__RECORDS PROVIDED__.

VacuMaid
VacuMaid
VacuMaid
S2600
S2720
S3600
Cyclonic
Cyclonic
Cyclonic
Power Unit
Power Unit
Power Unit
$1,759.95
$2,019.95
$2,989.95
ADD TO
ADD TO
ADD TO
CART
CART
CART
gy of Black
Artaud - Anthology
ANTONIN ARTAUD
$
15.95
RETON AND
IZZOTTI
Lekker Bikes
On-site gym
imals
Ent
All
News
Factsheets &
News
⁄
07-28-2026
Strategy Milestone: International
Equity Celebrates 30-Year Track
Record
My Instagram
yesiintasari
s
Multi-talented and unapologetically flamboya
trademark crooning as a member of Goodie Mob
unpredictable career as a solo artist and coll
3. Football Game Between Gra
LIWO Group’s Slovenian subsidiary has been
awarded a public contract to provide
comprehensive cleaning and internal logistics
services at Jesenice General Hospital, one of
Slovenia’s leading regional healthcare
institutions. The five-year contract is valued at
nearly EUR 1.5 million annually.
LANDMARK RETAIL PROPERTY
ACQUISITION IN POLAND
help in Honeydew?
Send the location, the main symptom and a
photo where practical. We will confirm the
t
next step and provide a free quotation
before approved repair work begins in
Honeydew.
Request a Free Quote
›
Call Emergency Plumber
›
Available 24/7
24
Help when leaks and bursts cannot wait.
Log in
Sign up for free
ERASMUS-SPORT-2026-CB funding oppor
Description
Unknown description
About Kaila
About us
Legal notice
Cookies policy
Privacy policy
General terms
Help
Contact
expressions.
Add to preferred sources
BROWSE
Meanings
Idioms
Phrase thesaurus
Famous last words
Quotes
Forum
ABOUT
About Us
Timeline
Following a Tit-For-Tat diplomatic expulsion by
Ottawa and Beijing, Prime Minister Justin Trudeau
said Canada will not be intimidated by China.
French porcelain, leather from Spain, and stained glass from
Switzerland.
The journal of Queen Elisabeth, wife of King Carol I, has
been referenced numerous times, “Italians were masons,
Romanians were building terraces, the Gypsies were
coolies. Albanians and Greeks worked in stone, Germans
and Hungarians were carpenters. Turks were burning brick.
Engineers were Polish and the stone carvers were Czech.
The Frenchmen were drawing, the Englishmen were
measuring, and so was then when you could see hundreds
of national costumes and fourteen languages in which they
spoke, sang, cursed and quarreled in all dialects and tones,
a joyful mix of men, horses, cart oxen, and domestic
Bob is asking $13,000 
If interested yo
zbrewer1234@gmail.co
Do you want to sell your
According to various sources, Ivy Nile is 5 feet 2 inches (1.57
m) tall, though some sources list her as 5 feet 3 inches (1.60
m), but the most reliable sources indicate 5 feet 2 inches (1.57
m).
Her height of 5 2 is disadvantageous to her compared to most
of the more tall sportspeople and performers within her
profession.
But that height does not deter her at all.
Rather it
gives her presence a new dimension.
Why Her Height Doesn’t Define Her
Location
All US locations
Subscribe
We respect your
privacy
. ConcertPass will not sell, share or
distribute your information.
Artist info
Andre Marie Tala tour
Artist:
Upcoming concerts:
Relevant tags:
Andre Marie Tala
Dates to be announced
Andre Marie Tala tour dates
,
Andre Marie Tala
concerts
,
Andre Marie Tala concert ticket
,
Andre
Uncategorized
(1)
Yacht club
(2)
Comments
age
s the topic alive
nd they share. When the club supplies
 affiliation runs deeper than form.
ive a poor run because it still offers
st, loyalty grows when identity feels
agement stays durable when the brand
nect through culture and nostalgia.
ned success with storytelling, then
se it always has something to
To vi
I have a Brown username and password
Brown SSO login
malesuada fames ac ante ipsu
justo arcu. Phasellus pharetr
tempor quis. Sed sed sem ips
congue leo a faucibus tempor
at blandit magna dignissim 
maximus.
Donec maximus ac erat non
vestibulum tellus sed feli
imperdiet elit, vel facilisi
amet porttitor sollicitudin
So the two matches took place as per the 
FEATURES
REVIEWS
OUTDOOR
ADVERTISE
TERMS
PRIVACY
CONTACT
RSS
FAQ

__TASK TO COMPLETE__. Retype exactly the lines from the first line of the records above through the line containing "measuring, and so", both included, and nothing else.

__SOLVED EXERCISE__.
VacuMaid
VacuMaid
VacuMaid
S2600
S2720
S3600
Cyclonic
Cyclonic
Cyclonic
Power Unit
Power Unit
Power Unit
$1,759.95
$2,019.95
$2,989.95
ADD TO
ADD TO
ADD TO
CART
CART
CART
gy of Black
Artaud - Anthology
ANTONIN ARTAUD
$
15.95
RETON AND
IZZOTTI
Lekker Bikes
On-site gym
imals
Ent
All
News
Factsheets &
News
⁄
07-28-2026
Strategy Milestone: International
Equity Celebrates 30-Year Track
Record
My Instagram
yesiintasari
s
Multi-talented and unapologetically flamboya
trademark crooning as a member of Goodie Mob
unpredictable career as a solo artist and coll
3. Football Game Between Gra
LIWO Group’s Slovenian subsidiary has been
awarded a public contract to provide
comprehensive cleaning and internal logistics
services at Jesenice General Hospital, one of
Slovenia’s leading regional healthcare
institutions. The five-year contract is valued at
nearly EUR 1.5 million annually.
LANDMARK RETAIL PROPERTY
ACQUISITION IN POLAND
help in Honeydew?
Send the location, the main symptom and a
photo where practical. We will confirm the
t
next step and provide a free quotation
before approved repair work begins in
Honeydew.
Request a Free Quote
›
Call Emergency Plumber
›
Available 24/7
24
Help when leaks and bursts cannot wait.
Log in
Sign up for free
ERASMUS-SPORT-2026-CB funding oppor
Description
Unknown description
About Kaila
About us
Legal notice
Cookies policy
Privacy policy
General terms
Help
Contact
expressions.
Add to preferred sources
BROWSE
Meanings
Idioms
Phrase thesaurus
Famous last words
Quotes
Forum
ABOUT
About Us
Timeline
Following a Tit-For-Tat diplomatic expulsion by
Ottawa and Beijing, Prime Minister Justin Trudeau
said Canada will not be intimidated by China.
French porcelain, leather from Spain, and stained glass from
Switzerland.
The journal of Queen Elisabeth, wife of King Carol I, has
been referenced numerous times, “Italians were masons,
Romanians were building terraces, the Gypsies were
coolies. Albanians and Greeks worked in stone, Germans
and Hungarians were carpenters. Turks were burning brick.
Engineers were Polish and the stone carvers were Czech.
The Frenchmen were drawing, the Englishmen were
measuring, and so was then when you could see hundreds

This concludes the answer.